The coin was produced as part of the mint’s “Second World War Battlefront Series.”
It’s meant to honour the sacrifices of Canadian troops who landed on the beach at Dieppe, France, on Aug. 19, 1942.
The Canadians suffered heavy losses in the raid, which was carried out in an effort to breach enemy defences.
Members of the Dieppe Military Veterans’ Association, which is based in Dieppe, N.B., object to the labelling of Dieppe as a “battle” instead of a “raid.”
“Everybody we’ve ever spoken to, it’s the Dieppe Raid,” association president Nils Liljemark told Global News.
“It’s never been known as a battle or the Dieppe battle, so this really threw us off, it really didn’t make any sense.”

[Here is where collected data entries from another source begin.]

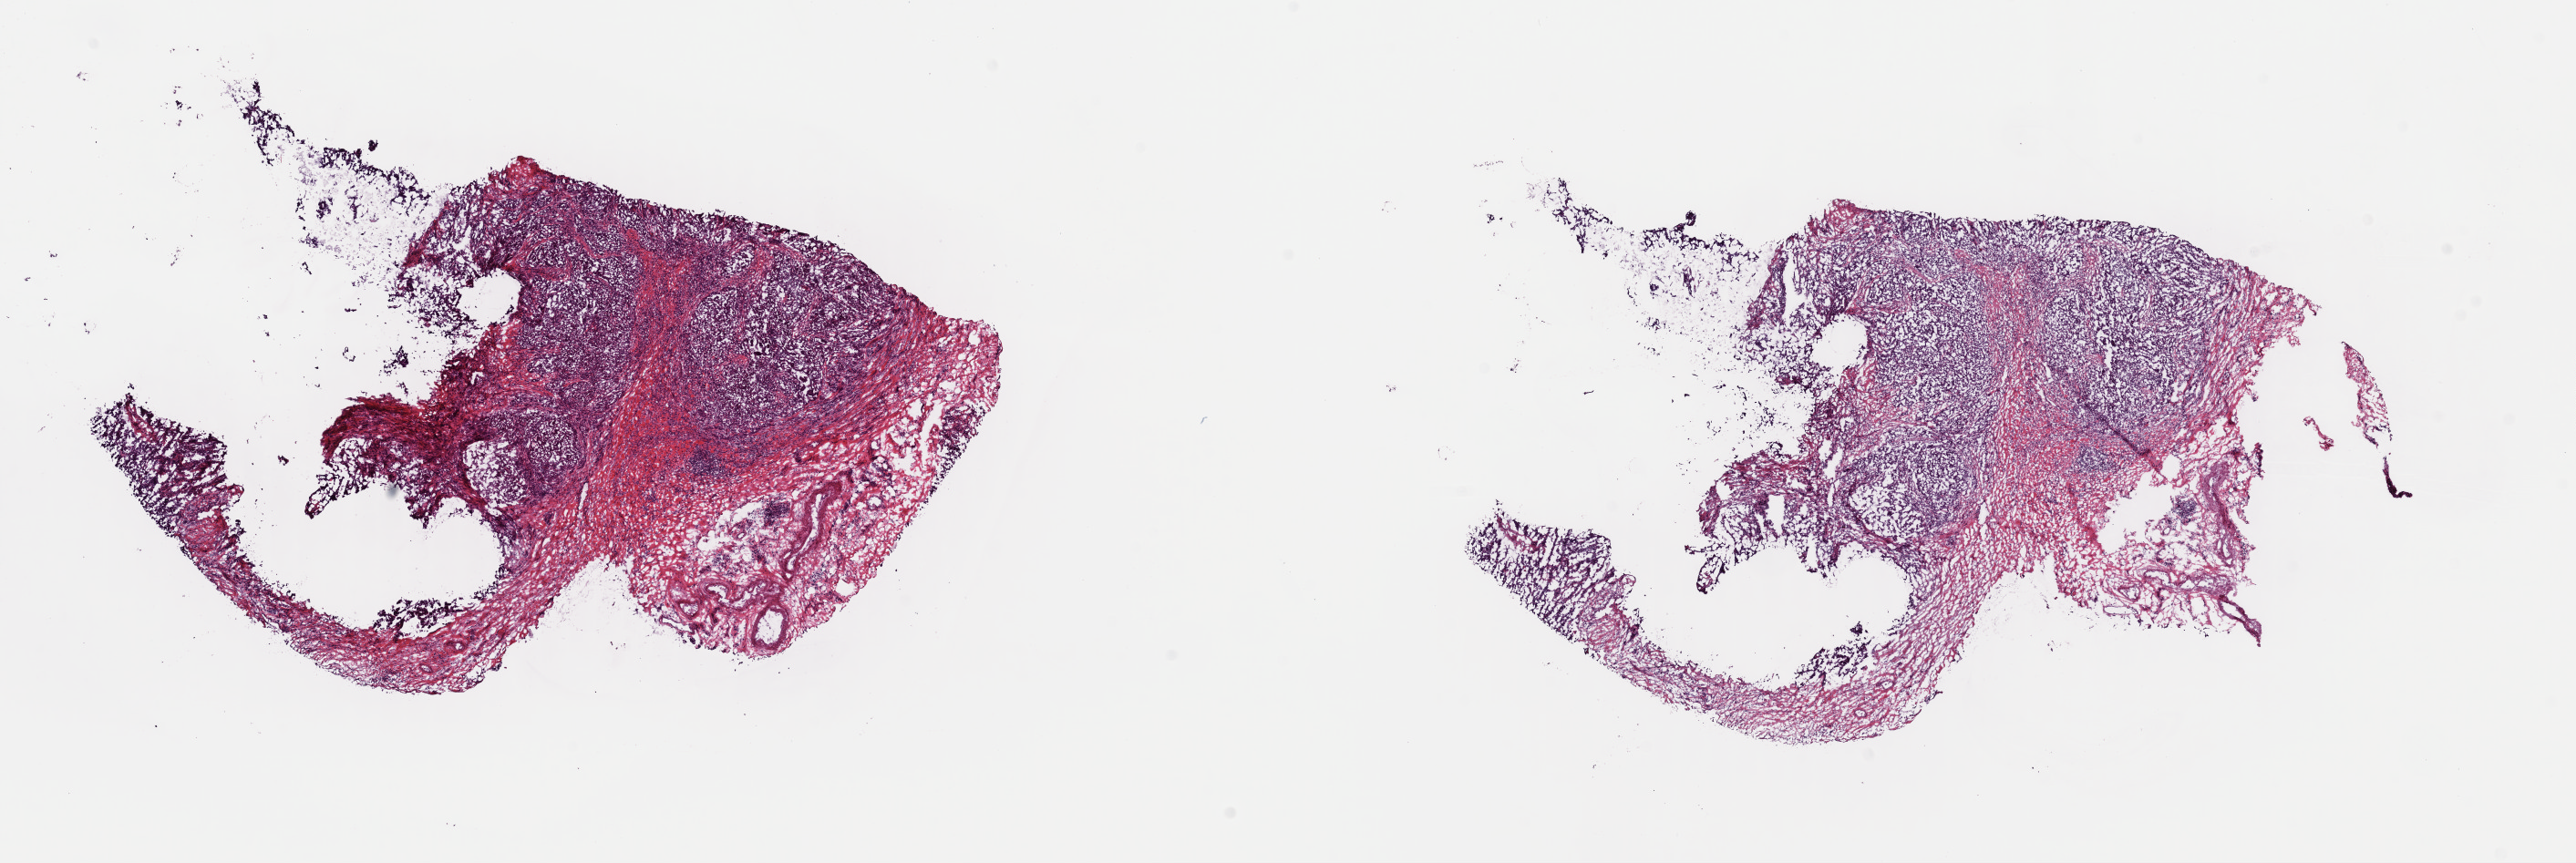
Digitized H&E tissue section (whole slide) — shown as a low-resolution overview of the whole scanned area (about 22.3 x 7.5 mm, from a 40x scan), frozen section from the top of the tissue portion, thyroid, primary tumour sample. Female patient; age at initial diagnosis 83 years. Pathologist review of this section (percent, as recorded): tumour cells 50%, tumour nuclei 100%, normal cells 0%, stromal cells 50%, necrosis 0%. Infiltration values recorded for this section: lymphocyte infiltration 2%, monocyte infiltration 2%, neutrophil infiltration 0%.
• AJCC pathologic stage: III (7th edition)
• pathologic diagnosis: Papillary adenocarcinoma, NOS
• TNM: T2 N1a MX
• laterality: right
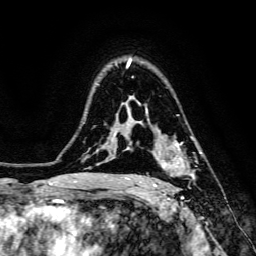
Breast MRI, one axial slice; position 102 of 134 along the scan axis; cropped to one breast; dynamic contrast-enhanced series, time point 2 of 6 at this slice position (early post-contrast); 3 T; TE 4.7 ms, TR 8.9 ms; 256 × 256 image matrix, field of view 180 × 180 mm. Female patient.
Structures marked on this image (semi-automatic segmentation, software-assisted and operator-edited):
- enhancing-tissue mask used for the functional tumour volume (all voxels passing the contrast-enhancement thresholds inside the analysis volume; usually the tumour): box from (x=152, y=144) to (x=202, y=187) px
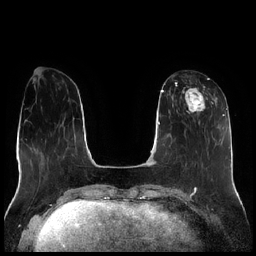
Breast MRI (dynamic contrast-enhanced), one axial slice. Position 75 of 256 along the scan axis. Dynamic contrast-enhanced series, time point 2 of 7 at this slice position (early post-contrast). 1.5 T. TE 1.9 ms, TR 4.2 ms. 0.8 mm slice thickness. 256 × 256 image matrix, field of view 320 × 320 mm. Female patient.
Structures marked on this image (semi-automatically segmented with operator editing):
- enhancing-tissue mask used for the functional tumour volume (all voxels passing the contrast-enhancement thresholds inside the analysis volume; usually the tumour): bounding box <180,78,213,125> (left, top, right, bottom; pixels)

Veterans want the mint to recall the coins and correct them so that the raid is remembered accurately.
But the mint defended its coin, saying the word “battle” was appropriate.
Military historian David O’Keefe doesn’t feel the same way.
“Battles take place over days, weeks, months, whereas a raid like Dieppe was, happens in a matter of hours,” he told Global News.
“In and out. And in this case, it was incredibly costly.”
The mint has said that changing the name of the coin would be impossible because thousands have already been sold.
But that’s of little concern for veterans who say that would just be the cost of being respectful and making sure it’s right.